What the 'I Statements' and practice examples show is that for people who experience mental health problems, there's more to support than mainstream clinical and crisis interventions. Mental health is about whole people and whole lives. We wanted to get the message across about the importance of being treated as a person and not just a behaviour or diagnosis. Part of that personalisation is recognising and respecting people's own knowledge of their mental health, particularly when it comes to self-management, prevention and crisis. It also means understanding the impact of other life experiences and situations on mental health - like housing, social isolation, relationships, meaningful occupation and discrimination. Having support that can integrate all these aspects of mental health can be challenging. However, we found some excellent examples of innovative practice in the community, on wards, in primary care, housing and criminal justice that demonstrate what can be done if the individual person is put at the centre and the talents and knowledge of service users and creative staff are harnessed and invested in.

Anyone wishing to develop mental health support that meets the challenge of integration and personalisation should consider what people are already doing across the country in response to needs in their communities.
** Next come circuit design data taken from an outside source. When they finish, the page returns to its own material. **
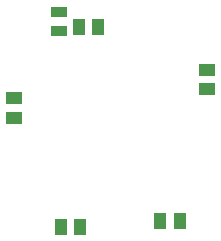
<source format=gbr>
%TF.GenerationSoftware,KiCad,Pcbnew,(6.0.7)*%
%TF.CreationDate,2022-10-18T22:47:55-04:00*%
%TF.ProjectId,LCDPCB,4c434450-4342-42e6-9b69-6361645f7063,rev?*%
%TF.SameCoordinates,Original*%
%TF.FileFunction,Paste,Bot*%
%TF.FilePolarity,Positive*%
%FSLAX46Y46*%
G04 Gerber Fmt 4.6, Leading zero omitted, Abs format (unit mm)*
G04 Created by KiCad (PCBNEW (6.0.7)) date 2022-10-18 22:47:55*
%MOMM*%
%LPD*%
G01*
G04 APERTURE LIST*
%ADD10R,1.070000X1.470000*%
%ADD11R,1.470000X1.070000*%
%ADD12R,1.390000X0.960000*%
G04 APERTURE END LIST*
D10*
%TO.C,C9*%
X146997000Y-92710000D03*
X145357000Y-92710000D03*
%TD*%
%TO.C,C6*%
X140088200Y-76327000D03*
X138448200Y-76327000D03*
%TD*%
%TO.C,C8*%
X138564200Y-93218000D03*
X136924200Y-93218000D03*
%TD*%
D11*
%TO.C,C7*%
X132969000Y-82365000D03*
X132969000Y-84005000D03*
%TD*%
%TO.C,C10*%
X149352000Y-79952000D03*
X149352000Y-81592000D03*
%TD*%
D12*
%TO.C,FB1*%
X136779000Y-76629000D03*
X136779000Y-75009000D03*
%TD*%
M02*

</source>
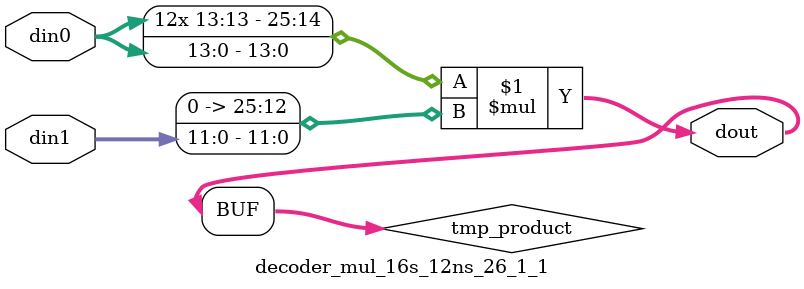
<source format=v>

`timescale 1 ns / 1 ps

 module decoder_mul_16s_12ns_26_1_1(din0, din1, dout);
parameter ID = 1;
parameter NUM_STAGE = 0;
parameter din0_WIDTH = 14;
parameter din1_WIDTH = 12;
parameter dout_WIDTH = 26;

input [din0_WIDTH - 1 : 0] din0; 
input [din1_WIDTH - 1 : 0] din1; 
output [dout_WIDTH - 1 : 0] dout;

wire signed [dout_WIDTH - 1 : 0] tmp_product;


























assign tmp_product = $signed(din0) * $signed({1'b0, din1});









assign dout = tmp_product;





















endmodule

</source>
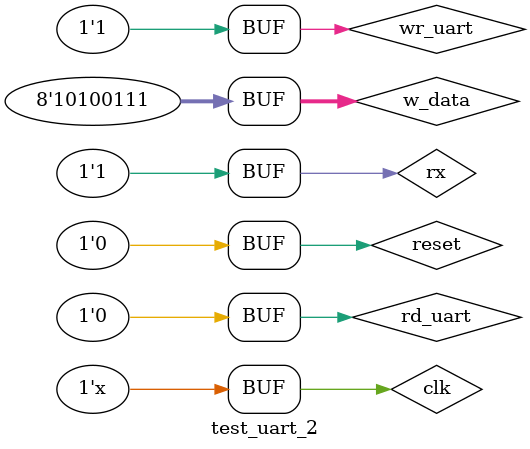
<source format=v>
`timescale 1ns / 1ps


module test_uart_2;

	// Inputs
	reg clk;
	reg reset;
	reg rd_uart;
	reg wr_uart;
	reg rx;
	reg [7:0] w_data;

	// Outputs
	wire tx_full;
	wire rx_empty;
	wire tx;
	wire [7:0] r_data;

	// Instantiate the Unit Under Test (UUT)
	uart uut (
		.clk(clk), 
		.reset(reset), 
		.rd_uart(rd_uart), 
		.wr_uart(wr_uart), 
		.rx(rx), 
		.w_data(w_data), 
		.tx_full(tx_full), 
		.rx_empty(rx_empty), 
		.tx(tx), 
		.r_data(r_data)
	);

	initial begin
		// Initialize Inputs
		clk = 0;
		reset = 1;
		rd_uart = 0;
		wr_uart = 0;
		rx = 0;
		w_data = 8'b10100111;

		// Wait 100 ns for global reset to finish
		#100;
		reset = 0;
		rd_uart = 1;
		// Add stimulus here
		
		#350;
		//rd_uart = 0;
      wr_uart = 1;
		#350;
		rd_uart = 0;
		#350;
		rd_uart = 0;
		wr_uart = 1;
		
		#100;
		rx = 1;
		// Add stimulus here
	end
	
   always begin
		#5 clk=~clk;
	end
      
endmodule


</source>
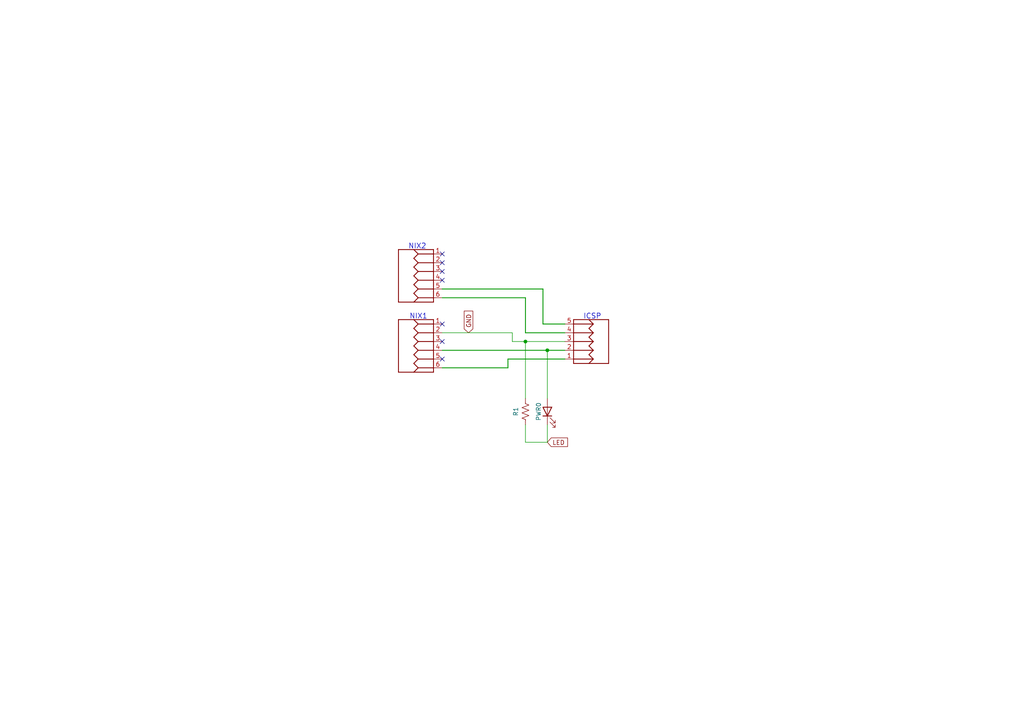
<source format=kicad_sch>
(kicad_sch
	(version 20231120)
	(generator "eeschema")
	(generator_version "8.0")
	(uuid "ae91f789-bb81-464a-8682-e957c5da5e12")
	(paper "A4")
	
	(junction
		(at 158.75 101.6)
		(diameter 0)
		(color 0 0 0 0)
		(uuid "5b5c8926-42e8-45c0-b804-2ca74a6c49de")
	)
	(junction
		(at 152.4 99.06)
		(diameter 0)
		(color 0 0 0 0)
		(uuid "722cd046-2d87-45c3-be79-ab1e17e6d8ec")
	)
	(no_connect
		(at 128.27 81.28)
		(uuid "39e96857-77f8-4b88-8ef2-1cc7b1d0015d")
	)
	(no_connect
		(at 128.27 99.06)
		(uuid "479a4f03-4049-4da3-ad9d-2ac059df8909")
	)
	(no_connect
		(at 128.27 76.2)
		(uuid "9284f0ce-68f0-4b0e-97c6-5b6ca7c6c265")
	)
	(no_connect
		(at 128.27 73.66)
		(uuid "940d48a8-9c6e-45c9-81f4-d0b6f74c70ae")
	)
	(no_connect
		(at 128.27 78.74)
		(uuid "c4b44a4c-98ab-43c3-b900-b5a2fd108988")
	)
	(no_connect
		(at 128.27 104.14)
		(uuid "d04d3b5c-3a3d-4cf6-b8a1-4d459a415659")
	)
	(no_connect
		(at 128.27 93.98)
		(uuid "f262335e-392b-46cb-a598-8a8ba4891858")
	)
	(wire
		(pts
			(xy 158.75 128.27) (xy 152.4 128.27)
		)
		(stroke
			(width 0)
			(type default)
		)
		(uuid "0714fa43-de6e-4ebd-8c0c-87f03f01d78a")
	)
	(wire
		(pts
			(xy 163.83 93.98) (xy 157.48 93.98)
		)
		(stroke
			(width 0.25)
			(type solid)
		)
		(uuid "1fe1dde6-b11d-4dec-94f2-4e11412b5157")
	)
	(wire
		(pts
			(xy 152.4 99.06) (xy 163.83 99.06)
		)
		(stroke
			(width 0)
			(type default)
		)
		(uuid "24002468-32c0-4095-acd7-c37b092f7934")
	)
	(wire
		(pts
			(xy 148.59 96.52) (xy 148.59 99.06)
		)
		(stroke
			(width 0)
			(type default)
		)
		(uuid "2bf50282-1842-4afe-9d4f-636dfcb7c688")
	)
	(wire
		(pts
			(xy 157.48 93.98) (xy 157.48 83.82)
		)
		(stroke
			(width 0.25)
			(type solid)
		)
		(uuid "3fbc3535-8f1a-4e48-b391-7f60718dfa4b")
	)
	(wire
		(pts
			(xy 128.27 101.6) (xy 158.75 101.6)
		)
		(stroke
			(width 0.25)
			(type solid)
		)
		(uuid "4274fde7-04d4-4d8f-b1d7-678ac6a8ee9d")
	)
	(wire
		(pts
			(xy 152.4 128.27) (xy 152.4 123.19)
		)
		(stroke
			(width 0)
			(type default)
		)
		(uuid "42c40504-6b11-4789-8810-34d363e18939")
	)
	(wire
		(pts
			(xy 152.4 96.52) (xy 152.4 86.36)
		)
		(stroke
			(width 0.25)
			(type solid)
		)
		(uuid "490e4b29-0a1a-43ad-bcd0-739448c2824a")
	)
	(wire
		(pts
			(xy 152.4 86.36) (xy 128.27 86.36)
		)
		(stroke
			(width 0.25)
			(type solid)
		)
		(uuid "55e42392-8dda-44e3-a033-b2c912454c8e")
	)
	(wire
		(pts
			(xy 163.83 96.52) (xy 152.4 96.52)
		)
		(stroke
			(width 0.25)
			(type solid)
		)
		(uuid "5d33f187-2ee2-4d79-9760-4534797d1c14")
	)
	(wire
		(pts
			(xy 128.27 96.52) (xy 148.59 96.52)
		)
		(stroke
			(width 0)
			(type default)
		)
		(uuid "7ddd526f-b4ef-48dd-b265-41404c51f5ee")
	)
	(wire
		(pts
			(xy 152.4 99.06) (xy 152.4 115.57)
		)
		(stroke
			(width 0)
			(type default)
		)
		(uuid "81a5102d-77f0-4ef9-9d64-46531142004e")
	)
	(wire
		(pts
			(xy 158.75 128.27) (xy 158.75 123.19)
		)
		(stroke
			(width 0)
			(type default)
		)
		(uuid "997761f0-e5c4-442c-a154-7bd56305eb36")
	)
	(wire
		(pts
			(xy 147.32 104.14) (xy 163.83 104.14)
		)
		(stroke
			(width 0.25)
			(type solid)
		)
		(uuid "a11895a4-557d-48e7-9ad8-fe513e9d21a0")
	)
	(wire
		(pts
			(xy 158.75 101.6) (xy 163.83 101.6)
		)
		(stroke
			(width 0.25)
			(type solid)
		)
		(uuid "a51603c3-7936-4450-a4bd-fafe247cf86f")
	)
	(wire
		(pts
			(xy 128.27 106.68) (xy 147.32 106.68)
		)
		(stroke
			(width 0.25)
			(type solid)
		)
		(uuid "d9e164ef-b43f-43fc-aedb-932153c22dca")
	)
	(wire
		(pts
			(xy 158.75 101.6) (xy 158.75 115.57)
		)
		(stroke
			(width 0)
			(type default)
		)
		(uuid "e4dc14c8-4e23-4194-b98c-0f52f4344ab9")
	)
	(wire
		(pts
			(xy 157.48 83.82) (xy 128.27 83.82)
		)
		(stroke
			(width 0.25)
			(type solid)
		)
		(uuid "e5ecdff7-254b-48ba-a067-bd2e8fd55f99")
	)
	(wire
		(pts
			(xy 147.32 106.68) (xy 147.32 104.14)
		)
		(stroke
			(width 0.25)
			(type solid)
		)
		(uuid "f5cb5e5d-75a2-4e15-a827-20a733b7bd5d")
	)
	(wire
		(pts
			(xy 148.59 99.06) (xy 152.4 99.06)
		)
		(stroke
			(width 0)
			(type default)
		)
		(uuid "f6bce7bd-23a6-4fff-ae98-5c4f3a27bf12")
	)
	(text "ICSP"
		(exclude_from_sim no)
		(at 169.177 92.71 0)
		(effects
			(font
				(size 1.48 1.48)
			)
			(justify left bottom)
		)
		(uuid "31ff6a7d-11c0-46df-8399-f4281d0ee272")
	)
	(text "NIX2"
		(exclude_from_sim no)
		(at 118.413 72.39 0)
		(effects
			(font
				(size 1.48 1.48)
			)
			(justify left bottom)
		)
		(uuid "3ff5a6b0-c538-4218-9c01-2462b7eb10bf")
	)
	(text "NIX1"
		(exclude_from_sim no)
		(at 118.74 92.71 0)
		(effects
			(font
				(size 1.48 1.48)
			)
			(justify left bottom)
		)
		(uuid "c34987de-d5be-43f6-99ee-b2f3204c71a4")
	)
	(global_label "GND"
		(shape input)
		(at 135.89 96.52 90)
		(fields_autoplaced yes)
		(effects
			(font
				(size 1.27 1.27)
			)
			(justify left)
		)
		(uuid "b0b2ed84-8f3f-465a-84cc-f78b6835369e")
		(property "Intersheetrefs" "${INTERSHEET_REFS}"
			(at 135.89 89.6643 90)
			(effects
				(font
					(size 1.27 1.27)
				)
				(justify left)
				(hide yes)
			)
		)
	)
	(global_label "LED"
		(shape input)
		(at 158.75 128.27 0)
		(fields_autoplaced yes)
		(effects
			(font
				(size 1.27 1.27)
			)
			(justify left)
		)
		(uuid "e296f707-0fa2-46c4-a5ae-17fd7efaa604")
		(property "Intersheetrefs" "${INTERSHEET_REFS}"
			(at 165.1823 128.27 0)
			(effects
				(font
					(size 1.27 1.27)
				)
				(justify left)
				(hide yes)
			)
		)
	)
	(symbol
		(lib_id "Device:LED")
		(at 158.75 119.38 90)
		(unit 1)
		(exclude_from_sim no)
		(in_bom yes)
		(on_board yes)
		(dnp no)
		(uuid "1157c8ab-ab22-4e2f-ad3d-e613c5ef9821")
		(property "Reference" "PWR0"
			(at 156.21 119.38 0)
			(effects
				(font
					(size 1.27 1.27)
				)
			)
		)
		(property "Value" "LED-5MM_ROUND_GREEN"
			(at 158.75 119.38 0)
			(effects
				(font
					(size 1.27 1.27)
				)
				(hide yes)
			)
		)
		(property "Footprint" "ICSP Adapter:LED-5MM_ROUND_GREEN"
			(at 158.75 119.38 0)
			(effects
				(font
					(size 1.27 1.27)
				)
				(hide yes)
			)
		)
		(property "Datasheet" "~"
			(at 158.75 119.38 0)
			(effects
				(font
					(size 1.27 1.27)
				)
				(hide yes)
			)
		)
		(property "Description" "Light emitting diode"
			(at 158.75 119.38 0)
			(effects
				(font
					(size 1.27 1.27)
				)
				(hide yes)
			)
		)
		(pin "1"
			(uuid "a887e33c-af2a-46fa-80e1-876e7d87a624")
		)
		(pin "2"
			(uuid "2c822666-c48e-4548-8fd4-c53462a16c0b")
		)
		(instances
			(project ""
				(path "/ae91f789-bb81-464a-8682-e957c5da5e12"
					(reference "PWR0")
					(unit 1)
				)
			)
		)
	)
	(symbol
		(lib_id "ICSP Adapter-eagle-import:HDRF-2X3")
		(at 120.65 100.33 0)
		(unit 1)
		(exclude_from_sim no)
		(in_bom yes)
		(on_board yes)
		(dnp no)
		(uuid "36006881-02a1-4b25-b2ed-b85dee57a4dd")
		(property "Reference" "NIX1"
			(at 120.65 100.33 0)
			(effects
				(font
					(size 1.27 1.27)
				)
				(hide yes)
			)
		)
		(property "Value" "HDRF-2X3"
			(at 120.65 100.33 0)
			(effects
				(font
					(size 1.27 1.27)
				)
				(hide yes)
			)
		)
		(property "Footprint" "ICSP Adapter:HDRF-2X3"
			(at 120.65 100.33 0)
			(effects
				(font
					(size 1.27 1.27)
				)
				(hide yes)
			)
		)
		(property "Datasheet" ""
			(at 120.65 100.33 0)
			(effects
				(font
					(size 1.27 1.27)
				)
				(hide yes)
			)
		)
		(property "Description" ""
			(at 120.65 100.33 0)
			(effects
				(font
					(size 1.27 1.27)
				)
				(hide yes)
			)
		)
		(pin "2"
			(uuid "68c93784-c345-4f84-b935-a229581078b3")
		)
		(pin "4"
			(uuid "8267f476-f6cb-4ee7-9912-e3e23ab38175")
		)
		(pin "1"
			(uuid "09b6c94a-0520-46eb-9e59-a13dae9758fc")
		)
		(pin "3"
			(uuid "ead44345-12dd-4360-9255-1a0d02af8ac3")
		)
		(pin "5"
			(uuid "c6430ff8-845f-423b-917f-14659056dc68")
		)
		(pin "6"
			(uuid "910a6111-ec2f-4a1d-956c-95206435fd85")
		)
		(instances
			(project ""
				(path "/ae91f789-bb81-464a-8682-e957c5da5e12"
					(reference "NIX1")
					(unit 1)
				)
			)
		)
	)
	(symbol
		(lib_id "ICSP Adapter-eagle-import:HDR-1X5H")
		(at 171.45 99.06 180)
		(unit 1)
		(exclude_from_sim no)
		(in_bom yes)
		(on_board yes)
		(dnp no)
		(uuid "6f034d0f-69e6-45d9-bb95-caef7a0a1008")
		(property "Reference" "ICSP0"
			(at 171.45 99.06 0)
			(effects
				(font
					(size 1.27 1.27)
				)
				(hide yes)
			)
		)
		(property "Value" "HDR-1X5H"
			(at 171.45 99.06 0)
			(effects
				(font
					(size 1.27 1.27)
				)
				(hide yes)
			)
		)
		(property "Footprint" "ICSP Adapter:HDR-1X5H"
			(at 171.45 99.06 0)
			(effects
				(font
					(size 1.27 1.27)
				)
				(hide yes)
			)
		)
		(property "Datasheet" ""
			(at 171.45 99.06 0)
			(effects
				(font
					(size 1.27 1.27)
				)
				(hide yes)
			)
		)
		(property "Description" ""
			(at 171.45 99.06 0)
			(effects
				(font
					(size 1.27 1.27)
				)
				(hide yes)
			)
		)
		(pin "3"
			(uuid "21a90040-94ea-4f50-85dd-cfe565ca847b")
		)
		(pin "5"
			(uuid "35d6b166-981d-494f-a620-e4b3b30ebb64")
		)
		(pin "2"
			(uuid "4354c521-549c-4455-9cc5-f2d3664a90d2")
		)
		(pin "4"
			(uuid "2b22ec89-445f-47ec-8422-b401df1e9c7a")
		)
		(pin "1"
			(uuid "721bda80-ea27-467b-a50f-74c0e9976b74")
		)
		(instances
			(project ""
				(path "/ae91f789-bb81-464a-8682-e957c5da5e12"
					(reference "ICSP0")
					(unit 1)
				)
			)
		)
	)
	(symbol
		(lib_id "Device:R_US")
		(at 152.4 119.38 180)
		(unit 1)
		(exclude_from_sim no)
		(in_bom yes)
		(on_board yes)
		(dnp no)
		(uuid "7ef19d31-0c47-43e1-aaca-720a474242c7")
		(property "Reference" "R1"
			(at 149.606 119.38 90)
			(effects
				(font
					(size 1.27 1.27)
				)
			)
		)
		(property "Value" "100"
			(at 152.4 119.38 0)
			(effects
				(font
					(size 1.27 1.27)
				)
				(hide yes)
			)
		)
		(property "Footprint" "Resistor_THT:R_Axial_DIN0207_L6.3mm_D2.5mm_P7.62mm_Horizontal"
			(at 151.384 119.126 90)
			(effects
				(font
					(size 1.27 1.27)
				)
				(hide yes)
			)
		)
		(property "Datasheet" "~"
			(at 152.4 119.38 0)
			(effects
				(font
					(size 1.27 1.27)
				)
				(hide yes)
			)
		)
		(property "Description" "Resistor, US symbol"
			(at 152.4 119.38 0)
			(effects
				(font
					(size 1.27 1.27)
				)
				(hide yes)
			)
		)
		(pin "2"
			(uuid "96ad1490-1e30-46a1-b0cf-36627de6434f")
		)
		(pin "1"
			(uuid "94711d7d-ae58-4940-98e9-96adeb01c3d9")
		)
		(instances
			(project ""
				(path "/ae91f789-bb81-464a-8682-e957c5da5e12"
					(reference "R1")
					(unit 1)
				)
			)
		)
	)
	(symbol
		(lib_id "ICSP Adapter-eagle-import:HDRF-2X3")
		(at 120.65 80.01 0)
		(unit 1)
		(exclude_from_sim no)
		(in_bom yes)
		(on_board yes)
		(dnp no)
		(uuid "c8f21145-776c-4513-842a-a5c483a89ae9")
		(property "Reference" "NIX2"
			(at 120.65 80.01 0)
			(effects
				(font
					(size 1.27 1.27)
				)
				(hide yes)
			)
		)
		(property "Value" "HDRF-2X3"
			(at 120.65 80.01 0)
			(effects
				(font
					(size 1.27 1.27)
				)
				(hide yes)
			)
		)
		(property "Footprint" "ICSP Adapter:HDRF-2X3"
			(at 120.65 80.01 0)
			(effects
				(font
					(size 1.27 1.27)
				)
				(hide yes)
			)
		)
		(property "Datasheet" ""
			(at 120.65 80.01 0)
			(effects
				(font
					(size 1.27 1.27)
				)
				(hide yes)
			)
		)
		(property "Description" ""
			(at 120.65 80.01 0)
			(effects
				(font
					(size 1.27 1.27)
				)
				(hide yes)
			)
		)
		(pin "5"
			(uuid "f9c3ce6e-c5c9-4f70-82ec-5269f4112aa3")
		)
		(pin "2"
			(uuid "d2d52522-2880-4330-aafd-717974e4dae7")
		)
		(pin "1"
			(uuid "7156c942-bf42-42a1-846a-85e585f877fa")
		)
		(pin "3"
			(uuid "0acbfcf9-2453-4dd0-ae1e-b56c50f6268a")
		)
		(pin "4"
			(uuid "769173f0-f494-440e-b2b0-6b72f55372f6")
		)
		(pin "6"
			(uuid "f54b1e3d-8c47-4322-9ce7-9fa6a5c3b2e5")
		)
		(instances
			(project ""
				(path "/ae91f789-bb81-464a-8682-e957c5da5e12"
					(reference "NIX2")
					(unit 1)
				)
			)
		)
	)
	(sheet_instances
		(path "/"
			(page "1")
		)
	)
)

</source>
In Leeds, People who use services and survivors have been successfully running their own crisis service for years, which means that people can manage crises without having to go to hospital. In Brighton, the LGB&T community is running a mental health and wellbeing service to respond to the particular needs of a group that has found mainstream mental health services inaccessible. In Reading, people whose first language is not English are supported by interpreters to access and express themselves in counselling and psychotherapy. In Newcastle, London and Devon paid peer supporters are using their expertise to support others and to train staff. In London, peers supporters are in GP services to help people with financial and relationship worries that may eventually cause them to have bad mental health problems. Across the country, women with mental health problems are being supported to settle back in the community after being in prison and a user-led project is promoting excellent and innovative practice on mental health wards. From Croydon to Nottingham people who experience mental distress and addiction problems are being supported to recover their lives through meaningful activity and occupation, be it nature, horticulture, arts, cookery or sports.

If there's one thing to take away from this resource, it's the title - 'No Assumptions'. So many assumptions are made about people with mental health problems and the services and support that's thought to help, but often falls short. Hopefully this resource will challenge some of those assumptions and help people to think differently about mental health services - and most importantly, the people that use them.